In his forthcoming collection of essays, The Ways of the World, David Harvey observes that “it is impossible on the ground and in the streets to see where nature ends and culture begins. imposing a dichotomy where there is none is a fatal mistake.” Geography is his great illustration of this point: “the world’s geography has been and is being constantly made, re-made and sometimes even destroyed in order to absorb rapidly accumulating surpluses of capital. The simple answer to the question of why this is happening is: because the reproduction of capital accumulation requires it. . . . Geography is expressive of the unity of culture and nature and not the product of some causal interaction with feedback as it is so commonly represented. This fiction of a duality produces all manner of political and social disasters.”
He catalogues various recent and more distant examples of the human modification of landscape: “Shifts in the time and cost of transportation, for example, are perpetually re-defining the relative spaces of the global economy. . . . Haussmann’s boulevards in Paris were partly conceived of as military installations designed for military and social control of a traditionally restive urban population just as the current spate of dam building in Turkey is mainly designed to destroy by flooding the agrarian base of the autonomous Kurdish movement while criss-crossing south-east Anatolia with a series of moats to inhibit the movement of the insurgent guerillas seeking Kurdish independence.”
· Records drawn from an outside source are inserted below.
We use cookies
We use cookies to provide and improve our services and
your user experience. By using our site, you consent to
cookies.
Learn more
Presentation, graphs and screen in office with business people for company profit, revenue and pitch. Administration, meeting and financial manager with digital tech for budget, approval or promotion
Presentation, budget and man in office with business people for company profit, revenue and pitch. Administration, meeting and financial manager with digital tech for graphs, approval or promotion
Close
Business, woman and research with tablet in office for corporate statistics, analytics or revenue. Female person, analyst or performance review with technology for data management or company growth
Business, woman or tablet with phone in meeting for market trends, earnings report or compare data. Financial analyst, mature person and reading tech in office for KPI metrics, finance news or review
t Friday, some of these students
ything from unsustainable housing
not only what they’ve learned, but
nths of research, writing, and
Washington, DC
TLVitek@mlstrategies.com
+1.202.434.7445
Since it's Harvey, there's inevitably a Marxist twist. Building boulevards and dams “absorbs surplus capital and labour.” Whatever we make of that, his fundamental claim is true and important. A landscape is never merely natural: “Cultural perceptions and mores are constantly being built into the landscape in specific ways as the landscape itself becomes a series of mnemonics (like Sacré Coeur in Paris or a mountain like Mont-Blanc) that signal identity and social and collective meanings.”